*Source information:*
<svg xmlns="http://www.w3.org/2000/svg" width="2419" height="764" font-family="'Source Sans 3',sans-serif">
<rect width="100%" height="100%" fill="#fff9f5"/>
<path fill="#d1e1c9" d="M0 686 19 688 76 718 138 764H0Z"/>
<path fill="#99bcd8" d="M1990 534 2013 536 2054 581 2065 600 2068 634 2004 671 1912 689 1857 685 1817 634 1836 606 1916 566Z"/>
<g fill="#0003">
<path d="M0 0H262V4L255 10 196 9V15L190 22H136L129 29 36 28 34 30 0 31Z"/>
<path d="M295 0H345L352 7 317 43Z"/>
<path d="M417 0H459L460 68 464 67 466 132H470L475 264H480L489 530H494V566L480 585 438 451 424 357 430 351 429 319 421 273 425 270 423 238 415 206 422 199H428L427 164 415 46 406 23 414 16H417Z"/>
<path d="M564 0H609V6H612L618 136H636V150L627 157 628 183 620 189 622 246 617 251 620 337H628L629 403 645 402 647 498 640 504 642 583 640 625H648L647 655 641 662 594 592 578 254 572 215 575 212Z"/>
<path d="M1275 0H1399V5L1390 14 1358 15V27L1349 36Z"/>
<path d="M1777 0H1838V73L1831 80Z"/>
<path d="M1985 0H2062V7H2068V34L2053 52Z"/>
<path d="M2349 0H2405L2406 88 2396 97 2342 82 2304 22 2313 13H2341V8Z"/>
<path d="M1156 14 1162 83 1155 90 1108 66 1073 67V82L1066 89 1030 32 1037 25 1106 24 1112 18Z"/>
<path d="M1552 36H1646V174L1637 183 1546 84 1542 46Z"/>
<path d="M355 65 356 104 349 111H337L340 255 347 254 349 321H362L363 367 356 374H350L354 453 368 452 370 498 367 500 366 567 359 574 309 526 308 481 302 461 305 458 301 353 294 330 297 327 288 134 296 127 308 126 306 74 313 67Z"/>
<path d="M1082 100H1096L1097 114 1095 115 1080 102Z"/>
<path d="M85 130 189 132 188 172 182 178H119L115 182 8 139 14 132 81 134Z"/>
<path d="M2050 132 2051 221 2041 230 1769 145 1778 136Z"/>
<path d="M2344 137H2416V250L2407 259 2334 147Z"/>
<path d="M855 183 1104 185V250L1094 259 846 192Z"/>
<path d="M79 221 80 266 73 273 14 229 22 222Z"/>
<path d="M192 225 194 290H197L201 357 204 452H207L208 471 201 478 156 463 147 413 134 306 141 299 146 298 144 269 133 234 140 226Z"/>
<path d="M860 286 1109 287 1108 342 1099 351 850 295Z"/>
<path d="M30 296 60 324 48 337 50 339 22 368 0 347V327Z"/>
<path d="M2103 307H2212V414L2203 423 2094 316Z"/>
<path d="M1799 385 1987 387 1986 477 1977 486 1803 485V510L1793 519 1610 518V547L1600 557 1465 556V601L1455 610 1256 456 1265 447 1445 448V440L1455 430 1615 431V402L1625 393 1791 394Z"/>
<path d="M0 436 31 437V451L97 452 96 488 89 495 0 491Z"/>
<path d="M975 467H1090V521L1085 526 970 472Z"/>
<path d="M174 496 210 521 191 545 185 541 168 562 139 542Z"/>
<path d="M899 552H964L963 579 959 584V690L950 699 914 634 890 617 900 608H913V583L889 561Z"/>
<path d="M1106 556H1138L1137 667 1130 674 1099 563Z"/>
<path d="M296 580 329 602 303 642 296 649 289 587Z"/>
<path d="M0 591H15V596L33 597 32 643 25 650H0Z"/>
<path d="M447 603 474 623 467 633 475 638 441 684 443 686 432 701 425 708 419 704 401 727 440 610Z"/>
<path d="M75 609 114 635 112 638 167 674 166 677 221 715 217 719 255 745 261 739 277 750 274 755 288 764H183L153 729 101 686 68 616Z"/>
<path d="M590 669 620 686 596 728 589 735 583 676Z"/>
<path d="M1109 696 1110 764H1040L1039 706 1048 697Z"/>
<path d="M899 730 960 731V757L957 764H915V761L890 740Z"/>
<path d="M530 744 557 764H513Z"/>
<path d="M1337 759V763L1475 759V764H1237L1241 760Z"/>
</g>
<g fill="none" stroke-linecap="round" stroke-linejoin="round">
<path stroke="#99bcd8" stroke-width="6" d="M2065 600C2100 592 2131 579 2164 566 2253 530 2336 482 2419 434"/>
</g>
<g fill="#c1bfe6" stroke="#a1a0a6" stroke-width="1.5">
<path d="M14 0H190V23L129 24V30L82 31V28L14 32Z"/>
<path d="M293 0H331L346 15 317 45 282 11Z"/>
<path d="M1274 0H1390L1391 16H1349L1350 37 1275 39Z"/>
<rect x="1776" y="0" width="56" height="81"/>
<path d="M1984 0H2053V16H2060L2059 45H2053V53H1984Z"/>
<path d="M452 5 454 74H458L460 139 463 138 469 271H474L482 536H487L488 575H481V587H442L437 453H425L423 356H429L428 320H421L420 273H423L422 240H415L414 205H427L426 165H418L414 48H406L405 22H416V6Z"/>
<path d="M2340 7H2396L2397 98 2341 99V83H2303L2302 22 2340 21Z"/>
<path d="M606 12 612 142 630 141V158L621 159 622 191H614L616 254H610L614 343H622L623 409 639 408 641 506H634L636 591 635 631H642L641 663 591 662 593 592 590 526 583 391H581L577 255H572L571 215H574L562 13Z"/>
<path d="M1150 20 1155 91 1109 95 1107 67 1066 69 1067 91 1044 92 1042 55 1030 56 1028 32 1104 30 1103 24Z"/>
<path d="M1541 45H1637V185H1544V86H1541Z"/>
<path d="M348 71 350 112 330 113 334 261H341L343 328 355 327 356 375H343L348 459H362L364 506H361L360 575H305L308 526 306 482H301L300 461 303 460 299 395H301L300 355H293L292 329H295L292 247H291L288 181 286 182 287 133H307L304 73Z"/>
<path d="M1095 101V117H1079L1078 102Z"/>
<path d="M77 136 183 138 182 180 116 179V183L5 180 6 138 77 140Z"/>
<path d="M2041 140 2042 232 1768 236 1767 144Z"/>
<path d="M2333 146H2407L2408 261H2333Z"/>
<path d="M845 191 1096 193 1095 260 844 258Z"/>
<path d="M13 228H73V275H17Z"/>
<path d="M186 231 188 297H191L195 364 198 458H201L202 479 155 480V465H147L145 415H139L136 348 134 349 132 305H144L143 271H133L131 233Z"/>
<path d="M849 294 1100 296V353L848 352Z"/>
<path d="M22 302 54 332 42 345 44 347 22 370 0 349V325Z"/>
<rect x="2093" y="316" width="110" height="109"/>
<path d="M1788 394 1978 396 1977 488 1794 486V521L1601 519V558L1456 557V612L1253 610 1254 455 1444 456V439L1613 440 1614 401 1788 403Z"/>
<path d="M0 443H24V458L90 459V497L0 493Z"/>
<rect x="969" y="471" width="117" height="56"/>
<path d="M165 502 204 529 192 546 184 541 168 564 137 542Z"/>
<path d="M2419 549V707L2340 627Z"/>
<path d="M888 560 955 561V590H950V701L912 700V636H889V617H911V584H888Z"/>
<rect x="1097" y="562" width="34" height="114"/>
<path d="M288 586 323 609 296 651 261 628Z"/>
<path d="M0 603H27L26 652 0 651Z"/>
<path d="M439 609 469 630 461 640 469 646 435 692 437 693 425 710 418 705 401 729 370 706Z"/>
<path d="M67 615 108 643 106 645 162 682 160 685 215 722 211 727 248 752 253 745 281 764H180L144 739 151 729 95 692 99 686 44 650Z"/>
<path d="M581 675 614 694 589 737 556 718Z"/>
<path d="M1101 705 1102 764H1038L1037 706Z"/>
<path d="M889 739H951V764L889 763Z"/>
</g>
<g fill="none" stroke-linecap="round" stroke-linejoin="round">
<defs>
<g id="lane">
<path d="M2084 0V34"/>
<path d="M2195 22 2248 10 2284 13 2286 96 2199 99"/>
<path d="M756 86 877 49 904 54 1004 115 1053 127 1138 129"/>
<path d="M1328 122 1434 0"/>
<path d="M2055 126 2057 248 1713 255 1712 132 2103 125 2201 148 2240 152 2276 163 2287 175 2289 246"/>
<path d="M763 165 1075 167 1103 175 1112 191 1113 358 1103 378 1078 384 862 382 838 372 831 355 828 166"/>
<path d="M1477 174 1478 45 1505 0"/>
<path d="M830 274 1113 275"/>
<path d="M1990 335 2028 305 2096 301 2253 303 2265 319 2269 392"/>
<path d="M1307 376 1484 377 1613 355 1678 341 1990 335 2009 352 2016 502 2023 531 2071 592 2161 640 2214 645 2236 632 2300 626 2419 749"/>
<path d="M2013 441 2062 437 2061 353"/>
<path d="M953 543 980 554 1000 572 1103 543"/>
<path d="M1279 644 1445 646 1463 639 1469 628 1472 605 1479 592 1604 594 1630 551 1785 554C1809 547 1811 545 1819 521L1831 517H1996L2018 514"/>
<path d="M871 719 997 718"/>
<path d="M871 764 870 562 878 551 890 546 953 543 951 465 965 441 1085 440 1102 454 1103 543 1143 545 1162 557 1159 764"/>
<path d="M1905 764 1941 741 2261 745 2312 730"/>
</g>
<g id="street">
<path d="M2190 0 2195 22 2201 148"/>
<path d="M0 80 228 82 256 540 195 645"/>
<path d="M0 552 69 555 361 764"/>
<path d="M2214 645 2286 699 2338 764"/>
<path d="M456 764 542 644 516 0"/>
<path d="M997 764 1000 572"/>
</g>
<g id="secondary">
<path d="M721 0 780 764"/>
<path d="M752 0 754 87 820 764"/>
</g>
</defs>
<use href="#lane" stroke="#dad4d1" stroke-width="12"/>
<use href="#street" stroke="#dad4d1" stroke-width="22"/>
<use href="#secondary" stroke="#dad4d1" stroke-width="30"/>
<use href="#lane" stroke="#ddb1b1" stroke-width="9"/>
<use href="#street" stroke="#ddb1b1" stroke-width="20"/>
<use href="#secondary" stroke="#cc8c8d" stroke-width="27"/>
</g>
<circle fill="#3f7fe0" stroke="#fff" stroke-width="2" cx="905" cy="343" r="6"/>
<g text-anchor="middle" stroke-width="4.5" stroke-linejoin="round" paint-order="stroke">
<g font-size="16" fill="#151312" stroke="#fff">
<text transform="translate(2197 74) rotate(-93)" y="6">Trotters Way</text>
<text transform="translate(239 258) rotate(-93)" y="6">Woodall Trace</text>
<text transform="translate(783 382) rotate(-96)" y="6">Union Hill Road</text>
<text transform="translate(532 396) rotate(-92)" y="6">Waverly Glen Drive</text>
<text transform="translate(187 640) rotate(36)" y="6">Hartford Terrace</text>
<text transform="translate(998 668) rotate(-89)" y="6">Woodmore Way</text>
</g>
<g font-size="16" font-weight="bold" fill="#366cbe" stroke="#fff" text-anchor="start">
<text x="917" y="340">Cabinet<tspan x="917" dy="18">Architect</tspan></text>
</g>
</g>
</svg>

---

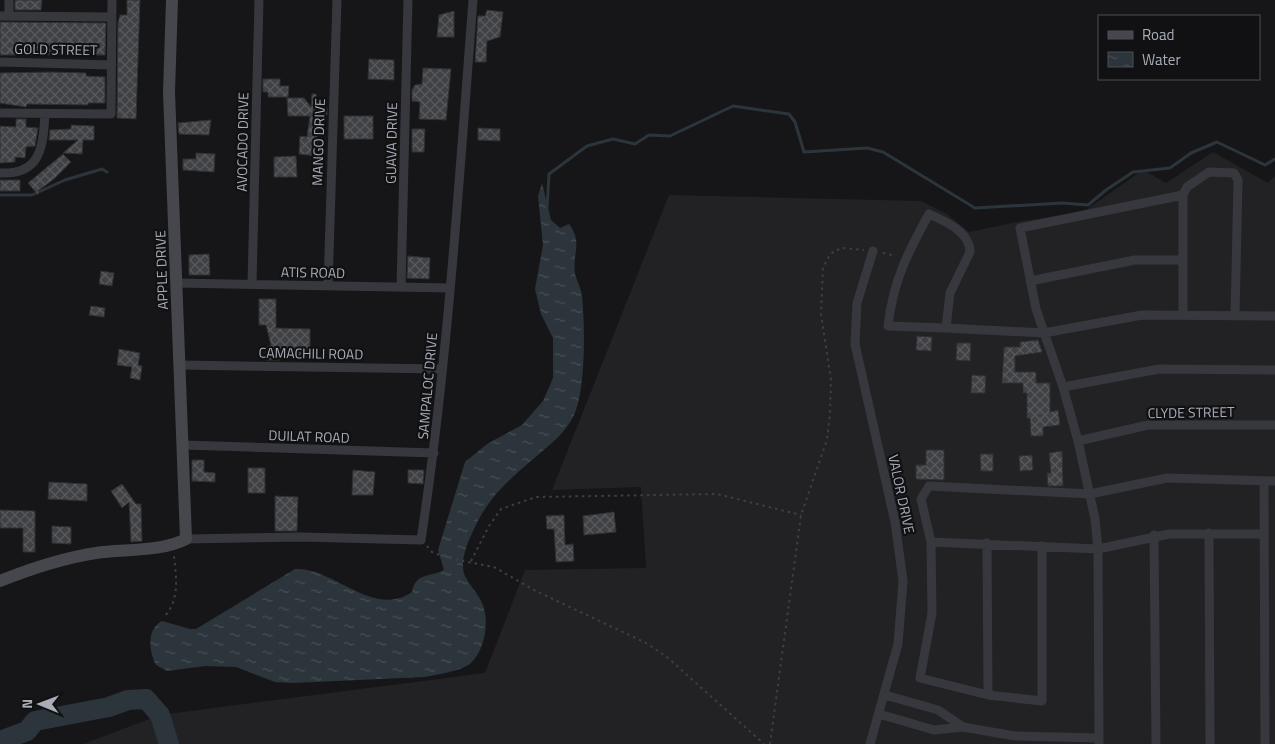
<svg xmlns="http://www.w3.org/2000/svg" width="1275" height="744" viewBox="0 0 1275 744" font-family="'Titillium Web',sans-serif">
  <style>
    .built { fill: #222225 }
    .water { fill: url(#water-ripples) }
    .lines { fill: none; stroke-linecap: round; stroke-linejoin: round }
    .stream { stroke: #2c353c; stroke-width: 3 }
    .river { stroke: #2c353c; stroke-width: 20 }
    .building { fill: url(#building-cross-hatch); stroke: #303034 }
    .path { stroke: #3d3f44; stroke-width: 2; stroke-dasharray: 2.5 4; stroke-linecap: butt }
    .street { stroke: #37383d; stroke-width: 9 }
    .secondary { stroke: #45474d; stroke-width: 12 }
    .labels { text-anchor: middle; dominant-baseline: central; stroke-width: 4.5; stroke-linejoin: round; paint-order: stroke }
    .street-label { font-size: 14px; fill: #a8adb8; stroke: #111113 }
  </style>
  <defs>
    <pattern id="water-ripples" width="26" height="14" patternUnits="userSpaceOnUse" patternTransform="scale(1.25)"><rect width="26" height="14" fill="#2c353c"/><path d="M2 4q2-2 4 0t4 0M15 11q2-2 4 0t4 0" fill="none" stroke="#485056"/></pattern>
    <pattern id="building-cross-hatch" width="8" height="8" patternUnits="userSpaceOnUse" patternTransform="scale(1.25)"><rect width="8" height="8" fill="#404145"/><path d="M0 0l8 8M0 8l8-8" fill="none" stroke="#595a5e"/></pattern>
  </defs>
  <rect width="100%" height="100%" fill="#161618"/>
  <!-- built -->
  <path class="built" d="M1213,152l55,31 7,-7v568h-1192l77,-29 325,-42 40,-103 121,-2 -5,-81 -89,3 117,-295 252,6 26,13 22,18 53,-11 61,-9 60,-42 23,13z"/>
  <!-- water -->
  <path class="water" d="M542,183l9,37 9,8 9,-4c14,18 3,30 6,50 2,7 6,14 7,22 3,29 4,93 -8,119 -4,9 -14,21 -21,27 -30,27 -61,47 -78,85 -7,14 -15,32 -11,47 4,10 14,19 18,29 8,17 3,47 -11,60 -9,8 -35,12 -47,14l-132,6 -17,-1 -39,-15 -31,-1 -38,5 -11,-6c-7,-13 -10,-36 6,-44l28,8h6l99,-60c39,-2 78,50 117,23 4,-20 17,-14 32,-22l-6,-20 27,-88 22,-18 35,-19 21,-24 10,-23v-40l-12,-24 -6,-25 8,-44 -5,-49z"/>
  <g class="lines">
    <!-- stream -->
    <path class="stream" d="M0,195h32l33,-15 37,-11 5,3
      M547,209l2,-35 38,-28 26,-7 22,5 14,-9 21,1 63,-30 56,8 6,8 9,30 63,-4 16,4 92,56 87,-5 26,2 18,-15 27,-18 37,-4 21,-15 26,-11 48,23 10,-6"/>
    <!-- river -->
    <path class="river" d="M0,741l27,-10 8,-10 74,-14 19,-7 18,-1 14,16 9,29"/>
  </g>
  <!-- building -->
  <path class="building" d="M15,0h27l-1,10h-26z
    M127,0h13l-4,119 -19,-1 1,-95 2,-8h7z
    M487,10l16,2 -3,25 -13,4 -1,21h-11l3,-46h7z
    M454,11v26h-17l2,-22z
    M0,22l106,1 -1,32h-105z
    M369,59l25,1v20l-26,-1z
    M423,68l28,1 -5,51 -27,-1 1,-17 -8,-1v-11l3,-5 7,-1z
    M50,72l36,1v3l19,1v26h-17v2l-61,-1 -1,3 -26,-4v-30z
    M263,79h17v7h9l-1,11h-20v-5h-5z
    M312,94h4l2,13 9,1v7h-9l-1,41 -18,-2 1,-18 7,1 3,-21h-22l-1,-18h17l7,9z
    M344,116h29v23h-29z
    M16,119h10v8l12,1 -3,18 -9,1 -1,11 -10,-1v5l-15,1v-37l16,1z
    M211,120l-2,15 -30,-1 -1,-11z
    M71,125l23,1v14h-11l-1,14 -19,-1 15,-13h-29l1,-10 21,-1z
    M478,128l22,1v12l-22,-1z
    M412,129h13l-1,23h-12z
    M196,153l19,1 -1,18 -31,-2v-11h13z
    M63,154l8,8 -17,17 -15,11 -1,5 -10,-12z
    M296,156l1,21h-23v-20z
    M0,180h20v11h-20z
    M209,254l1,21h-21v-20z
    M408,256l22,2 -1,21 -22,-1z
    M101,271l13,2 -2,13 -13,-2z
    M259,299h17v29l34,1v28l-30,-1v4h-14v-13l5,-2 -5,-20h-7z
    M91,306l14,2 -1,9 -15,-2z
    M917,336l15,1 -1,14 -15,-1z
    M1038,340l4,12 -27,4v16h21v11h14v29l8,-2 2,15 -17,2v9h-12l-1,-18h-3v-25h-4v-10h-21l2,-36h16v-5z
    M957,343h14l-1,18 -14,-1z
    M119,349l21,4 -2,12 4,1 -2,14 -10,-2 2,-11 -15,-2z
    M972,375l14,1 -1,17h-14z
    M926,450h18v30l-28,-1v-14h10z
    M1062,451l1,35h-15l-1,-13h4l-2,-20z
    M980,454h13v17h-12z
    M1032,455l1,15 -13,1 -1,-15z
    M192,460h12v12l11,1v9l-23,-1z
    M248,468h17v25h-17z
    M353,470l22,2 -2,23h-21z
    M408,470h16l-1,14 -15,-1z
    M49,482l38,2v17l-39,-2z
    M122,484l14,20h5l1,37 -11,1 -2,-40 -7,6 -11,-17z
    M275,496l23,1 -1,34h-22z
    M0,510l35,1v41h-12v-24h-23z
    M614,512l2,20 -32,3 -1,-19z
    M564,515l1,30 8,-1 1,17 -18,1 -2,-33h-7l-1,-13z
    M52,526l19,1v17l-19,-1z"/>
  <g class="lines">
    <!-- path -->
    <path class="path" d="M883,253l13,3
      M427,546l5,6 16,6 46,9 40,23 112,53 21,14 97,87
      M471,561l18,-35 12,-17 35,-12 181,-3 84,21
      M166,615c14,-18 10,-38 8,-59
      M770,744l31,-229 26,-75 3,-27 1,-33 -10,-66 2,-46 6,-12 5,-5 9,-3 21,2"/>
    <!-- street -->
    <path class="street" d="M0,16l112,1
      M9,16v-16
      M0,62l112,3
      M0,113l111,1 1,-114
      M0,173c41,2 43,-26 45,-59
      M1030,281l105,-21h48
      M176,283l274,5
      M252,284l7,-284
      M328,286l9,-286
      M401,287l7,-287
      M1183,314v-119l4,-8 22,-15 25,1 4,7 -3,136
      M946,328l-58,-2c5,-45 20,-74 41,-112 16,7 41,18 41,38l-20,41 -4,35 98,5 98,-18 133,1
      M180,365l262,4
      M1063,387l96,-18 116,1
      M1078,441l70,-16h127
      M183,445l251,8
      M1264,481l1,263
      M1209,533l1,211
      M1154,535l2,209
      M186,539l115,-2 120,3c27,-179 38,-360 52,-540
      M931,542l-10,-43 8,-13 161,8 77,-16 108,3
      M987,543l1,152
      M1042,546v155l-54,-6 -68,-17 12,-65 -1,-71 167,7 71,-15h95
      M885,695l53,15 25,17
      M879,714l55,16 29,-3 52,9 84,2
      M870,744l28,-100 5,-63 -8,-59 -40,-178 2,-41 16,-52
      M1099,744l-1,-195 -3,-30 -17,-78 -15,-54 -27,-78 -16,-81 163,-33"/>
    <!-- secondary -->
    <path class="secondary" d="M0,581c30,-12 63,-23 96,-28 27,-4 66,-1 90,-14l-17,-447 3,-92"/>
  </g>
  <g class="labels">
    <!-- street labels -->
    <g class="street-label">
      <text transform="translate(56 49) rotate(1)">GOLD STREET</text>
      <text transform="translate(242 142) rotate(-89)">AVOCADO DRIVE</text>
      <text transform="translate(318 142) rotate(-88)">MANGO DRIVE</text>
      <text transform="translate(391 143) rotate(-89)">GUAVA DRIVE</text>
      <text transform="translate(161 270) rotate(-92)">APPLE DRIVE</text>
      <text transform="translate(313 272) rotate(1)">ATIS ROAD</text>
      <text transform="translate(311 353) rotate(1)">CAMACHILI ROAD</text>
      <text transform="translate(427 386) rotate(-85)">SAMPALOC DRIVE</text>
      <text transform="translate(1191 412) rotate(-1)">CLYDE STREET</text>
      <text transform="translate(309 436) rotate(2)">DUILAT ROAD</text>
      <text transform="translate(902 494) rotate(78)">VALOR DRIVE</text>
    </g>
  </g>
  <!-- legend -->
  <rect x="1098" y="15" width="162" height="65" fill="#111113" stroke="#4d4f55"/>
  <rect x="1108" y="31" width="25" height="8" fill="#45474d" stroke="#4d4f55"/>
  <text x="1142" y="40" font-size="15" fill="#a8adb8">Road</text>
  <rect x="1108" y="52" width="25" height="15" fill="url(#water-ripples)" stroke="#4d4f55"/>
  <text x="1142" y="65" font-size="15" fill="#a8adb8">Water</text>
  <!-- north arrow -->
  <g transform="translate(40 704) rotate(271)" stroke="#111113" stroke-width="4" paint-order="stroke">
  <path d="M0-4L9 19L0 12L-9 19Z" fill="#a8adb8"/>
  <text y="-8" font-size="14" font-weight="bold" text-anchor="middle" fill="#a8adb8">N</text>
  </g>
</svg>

*Your task:* The reply must be a number and nothing more: the count of lines above that contain the word "paint".

*Solution to this problem:* 3